- **DIRECTIVE A**: Output the passage about the Hypermnestra performances from "In a unique" to "from 40-30 B.C.", copying it word for word.
--------
In a unique collaboration between the Indiana University Jacobs School of Music's Early Music Institute and musicology professor Lawrence Bennett at Wabash College, the IU Baroque Orchestra and singers from the Jacobs School will offer two semi-staged performances of Ignaz Holzbauer's dramatic opera Hypermnestra. Considered as perhaps the first German language opera composed for Vienna, the work has not been performed since 1741.

A statue of mythical Hypermnestra, dating from 40-30 B.C.

Print-Quality Photo

The 21st century premieres will take place on Sunday, Feb. 22, at 3 p.m. in Salter Concert Hall in Wabash, and on Sunday, March 1, at 4 p.m. in Auer Concert Hall at the IU Jacobs School of Music in Bloomington.

"We're very pleased to be working with Lawrence Bennett, the 'discoverer' of this dramatic opera," said Michael McCraw, director of the Early Music Institute at IU. "Thanks to his efforts, the work will also be published in the most important collection of Austrian music, Denkmaeler der Tonkunst in Oesterreich (Monuments of Austrian Music)."

Based on a Greek tragedy in which a young woman is compelled to choose between loyalty to her father and love for her husband, the piece was re-discovered by Professor Bennett in 1995 during a research project in Meiningen, Germany. Bennett calls the opera "a darned good piece of music with all the goodies you expect in an opera -- treachery, jealousy, love -- along with awe-inspiring writing for voices."

The orchestra, directed by Jacobs professor Stanley Ritchie, will perform on instruments modeled from the 18th century in an appropriately stylized manner.
--------
- **DIRECTIVE B**: Format the lines of the records, from the start through the line containing "For every layout" (both ends included), as a JSON list of strings with one string per line and blank lines omitted. Leave the pictures out.

- **STORED RECORDS**:
--------
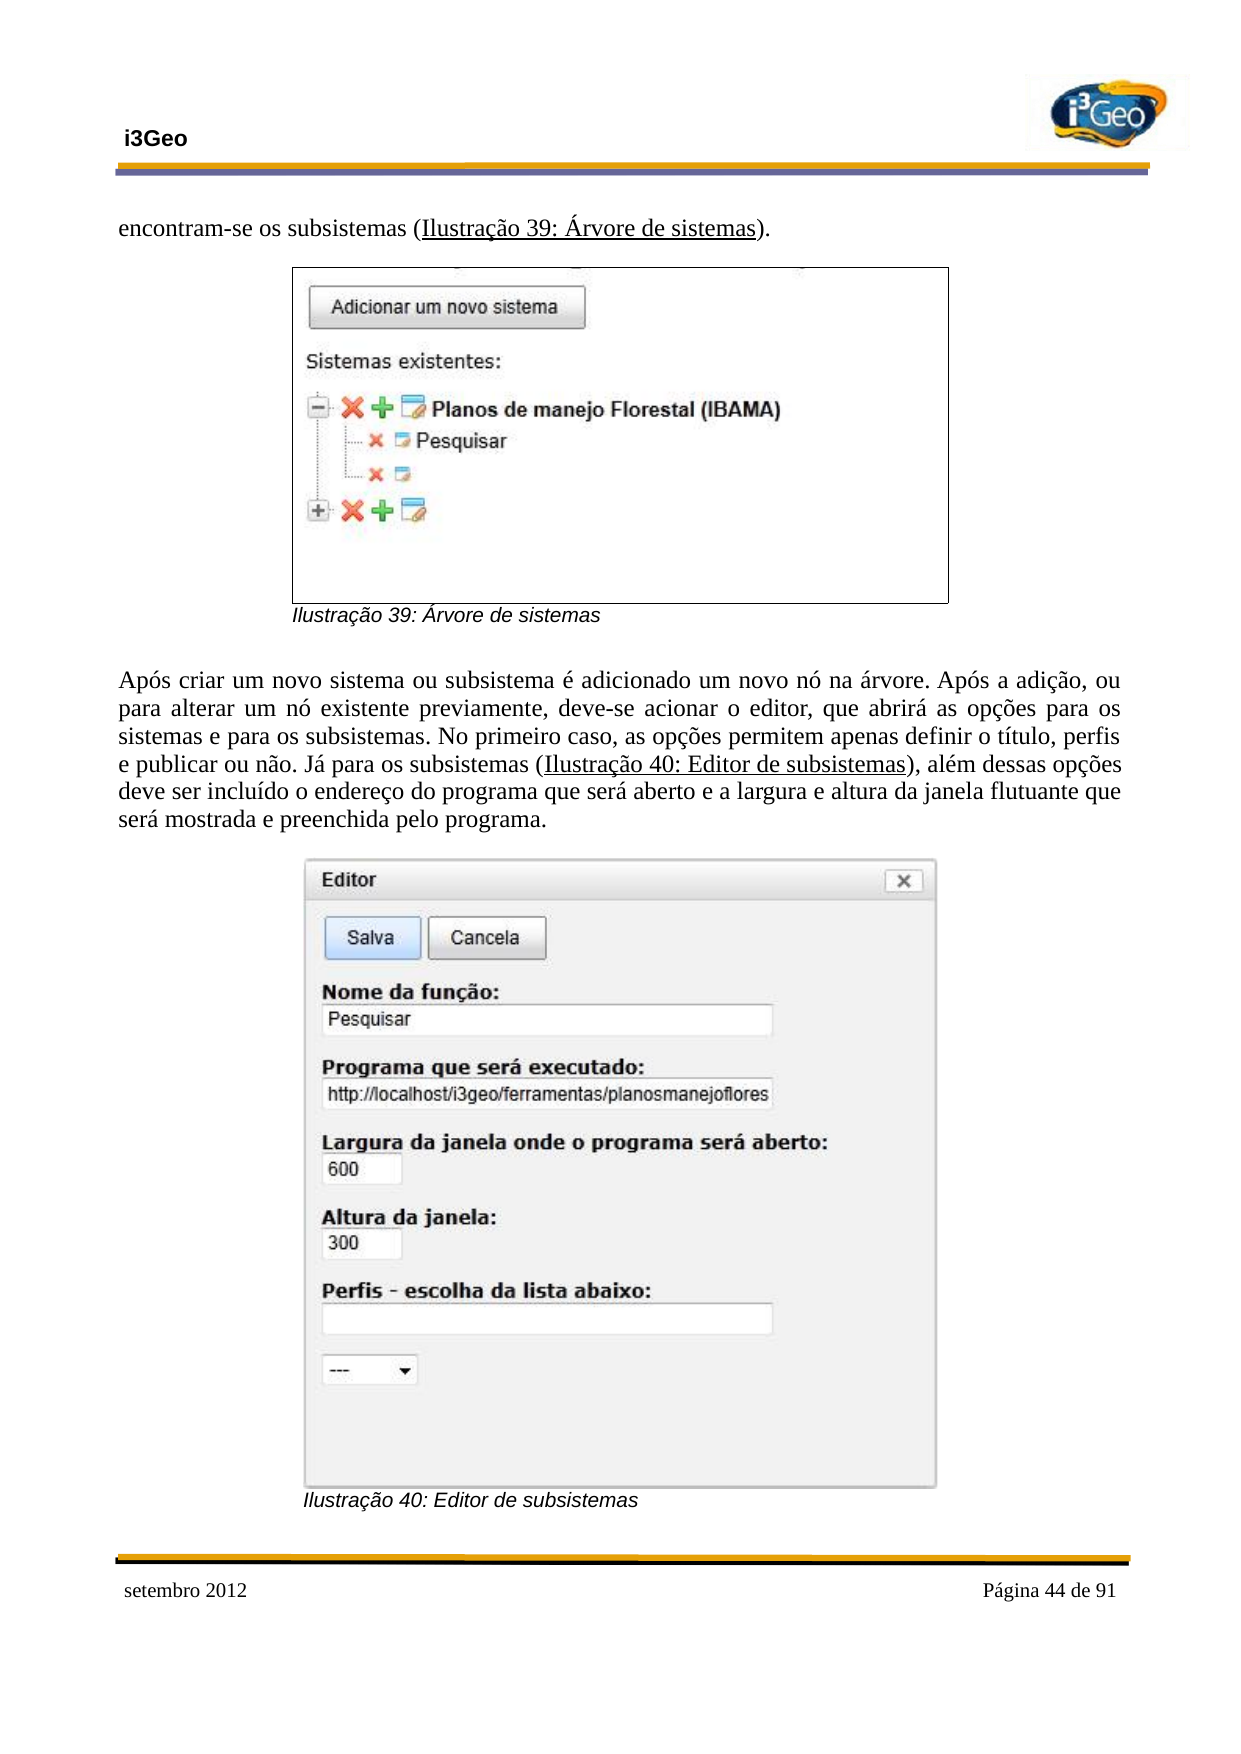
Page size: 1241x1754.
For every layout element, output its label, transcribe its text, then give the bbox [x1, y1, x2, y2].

text Ilustração 40: Editor de subsistemas [303, 1489, 937, 1512]
picture [293, 268, 948, 603]
text Ilustração 39: Árvore de sistemas [292, 604, 948, 626]
text Após criar um novo sistema ou subsistema é adicionado um novo nó na árvore. Após a adição, ou para alterar um nó existente previamente, deve-se acionar o editor, que abrirá as opções para os sistemas e para os subsistemas. No primeiro caso, as opções permitem apenas definir o título, perfis e publicar ou não. Já para os subsistemas (Ilustração 40: Editor de subsistemas), além dessas opções deve ser incluído o endereço do programa que será aberto e a largura e altura da janela flutuante que será mostrada e preenchida pelo programa. [118, 667, 1122, 833]
text Para o cadastro é necessário informar o sistema e os subsistemas, mesmo que exista apenas um subsistema. A edição dos sistemas obedece essa lógica, sendo que as opções são mostradas em uma árvore de nós, sendo que na raiz da árvore encontram-se os sistemas e em cada nó subsequente encontram-se os subsistemas (Ilustração 39: Árvore de sistemas). [118, 214, 1122, 242]
picture [1025, 74, 1191, 151]
picture [303, 857, 938, 1489]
--------
- **WRITTEN REPLY A**:
In a unique collaboration between the Indiana University Jacobs School of Music's Early Music Institute and musicology professor Lawrence Bennett at Wabash College, the IU Baroque Orchestra and singers from the Jacobs School will offer two semi-staged performances of Ignaz Holzbauer's dramatic opera Hypermnestra. Considered as perhaps the first German language opera composed for Vienna, the work has not been performed since 1741.

A statue of mythical Hypermnestra, dating from 40-30 B.C.

- **WRITTEN REPLY B**:
[
  "Page size: 1241x1754.",
  "For every layout element, output its label, transcribe its text, then give the bbox [x1, y1, x2, y2]."
]